I am dreading the day someone uploads some security camera footage of me acting like a complete twit after half a dozen too many tequilas, or some devastatingly embarrassing old video clip from the 80s that I was stupid enough to have made. What have you said or done that could destroy your façade of respectability?

“I am dreading the day someone uploads some security camera footage of me acting like a complete twit after half a dozen too many tequilas”

There are only two things I can do. 1. Prepare me. Accept that for every cheap laugh I have had at someone else’s expense, the other foot may well be shod. 2. Get real.

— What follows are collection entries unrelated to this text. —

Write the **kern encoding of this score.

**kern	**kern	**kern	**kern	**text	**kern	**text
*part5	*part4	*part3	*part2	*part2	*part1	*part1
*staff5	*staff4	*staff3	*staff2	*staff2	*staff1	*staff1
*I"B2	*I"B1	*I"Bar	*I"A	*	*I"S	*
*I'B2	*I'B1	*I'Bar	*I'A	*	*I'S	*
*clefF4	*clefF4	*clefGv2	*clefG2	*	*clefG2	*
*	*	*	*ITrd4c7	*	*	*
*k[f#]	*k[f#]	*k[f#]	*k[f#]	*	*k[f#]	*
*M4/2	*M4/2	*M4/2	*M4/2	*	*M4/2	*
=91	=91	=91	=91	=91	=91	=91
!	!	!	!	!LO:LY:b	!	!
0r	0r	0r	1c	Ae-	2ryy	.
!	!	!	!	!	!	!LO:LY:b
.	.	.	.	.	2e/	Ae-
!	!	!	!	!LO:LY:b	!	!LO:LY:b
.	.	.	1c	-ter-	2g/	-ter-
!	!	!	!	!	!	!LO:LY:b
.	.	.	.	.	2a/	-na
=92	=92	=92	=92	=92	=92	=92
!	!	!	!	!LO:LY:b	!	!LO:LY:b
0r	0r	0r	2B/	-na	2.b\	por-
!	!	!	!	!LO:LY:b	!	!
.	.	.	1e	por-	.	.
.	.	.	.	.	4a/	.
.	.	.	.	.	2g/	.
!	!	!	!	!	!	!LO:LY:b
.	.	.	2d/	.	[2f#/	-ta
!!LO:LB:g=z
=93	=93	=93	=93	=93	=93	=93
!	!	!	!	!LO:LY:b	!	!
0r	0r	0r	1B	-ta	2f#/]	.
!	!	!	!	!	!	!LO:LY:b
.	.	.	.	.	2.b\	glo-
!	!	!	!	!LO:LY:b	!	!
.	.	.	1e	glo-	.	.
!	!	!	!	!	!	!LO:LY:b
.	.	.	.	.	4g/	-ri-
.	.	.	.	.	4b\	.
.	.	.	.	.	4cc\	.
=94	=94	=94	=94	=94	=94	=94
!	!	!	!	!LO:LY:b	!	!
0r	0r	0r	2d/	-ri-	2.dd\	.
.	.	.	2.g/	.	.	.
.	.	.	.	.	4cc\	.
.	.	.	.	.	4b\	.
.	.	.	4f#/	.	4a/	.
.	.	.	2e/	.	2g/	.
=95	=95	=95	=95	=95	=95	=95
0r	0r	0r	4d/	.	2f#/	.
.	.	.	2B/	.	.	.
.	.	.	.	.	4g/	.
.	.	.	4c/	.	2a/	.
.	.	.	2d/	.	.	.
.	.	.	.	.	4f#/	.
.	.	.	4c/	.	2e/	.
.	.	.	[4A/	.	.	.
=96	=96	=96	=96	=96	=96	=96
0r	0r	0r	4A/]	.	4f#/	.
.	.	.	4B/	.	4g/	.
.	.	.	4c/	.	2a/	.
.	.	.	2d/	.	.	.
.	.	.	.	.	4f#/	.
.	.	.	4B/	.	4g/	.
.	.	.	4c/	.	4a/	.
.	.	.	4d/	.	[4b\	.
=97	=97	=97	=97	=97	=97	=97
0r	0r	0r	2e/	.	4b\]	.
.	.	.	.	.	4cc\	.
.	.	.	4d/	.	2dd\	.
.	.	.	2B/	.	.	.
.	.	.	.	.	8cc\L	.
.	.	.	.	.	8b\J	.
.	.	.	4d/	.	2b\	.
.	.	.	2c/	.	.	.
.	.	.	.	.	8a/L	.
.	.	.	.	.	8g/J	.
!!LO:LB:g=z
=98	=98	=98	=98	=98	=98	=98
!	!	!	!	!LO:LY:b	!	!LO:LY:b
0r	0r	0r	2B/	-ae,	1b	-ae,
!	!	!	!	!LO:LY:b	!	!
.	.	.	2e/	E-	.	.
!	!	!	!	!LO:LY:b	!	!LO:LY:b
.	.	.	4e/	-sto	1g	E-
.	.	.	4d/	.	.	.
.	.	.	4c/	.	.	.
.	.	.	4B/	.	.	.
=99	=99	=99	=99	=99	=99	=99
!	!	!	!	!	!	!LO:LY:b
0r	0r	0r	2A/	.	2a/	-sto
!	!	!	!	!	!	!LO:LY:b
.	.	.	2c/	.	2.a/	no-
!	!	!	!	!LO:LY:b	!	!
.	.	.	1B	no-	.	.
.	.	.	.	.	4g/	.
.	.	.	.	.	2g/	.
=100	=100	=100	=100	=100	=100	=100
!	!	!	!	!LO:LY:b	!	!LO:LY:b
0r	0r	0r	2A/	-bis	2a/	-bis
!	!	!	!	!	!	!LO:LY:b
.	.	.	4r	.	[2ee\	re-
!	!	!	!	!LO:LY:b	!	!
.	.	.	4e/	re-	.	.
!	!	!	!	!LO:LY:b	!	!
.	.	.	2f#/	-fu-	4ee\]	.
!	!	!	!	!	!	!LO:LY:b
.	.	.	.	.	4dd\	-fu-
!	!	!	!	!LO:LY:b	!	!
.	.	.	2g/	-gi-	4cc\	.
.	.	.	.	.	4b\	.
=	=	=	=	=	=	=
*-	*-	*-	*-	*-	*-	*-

I can’t hide anymore. I can’t change the past. But I can begin living an authentic life, communicating with honesty and integrity, and respecting my fellow humans.

My motives must be genuine or I will be called out. I must treat all my customers and associates with equally high levels of respect, lest they blog about me. I must keep hyperbole to a minimum. I must not be contrived. In fact, everything that I am responsible for emanating must be done in the full knowledge that it can come back to bite me, as it is starting to do for so many politicians, celebrities, sports stars, and, ever-increasingly, for millions of ordinary people.

The more directly our minds interface with one another, the more we are creating each other’s reality, the more responsible we become to improving that reality.

We must relinquish the repugnant used car salesman, bitch, or control freak who lurks within us all and focus on developing our inner Obama. It’s time for change we can believe in.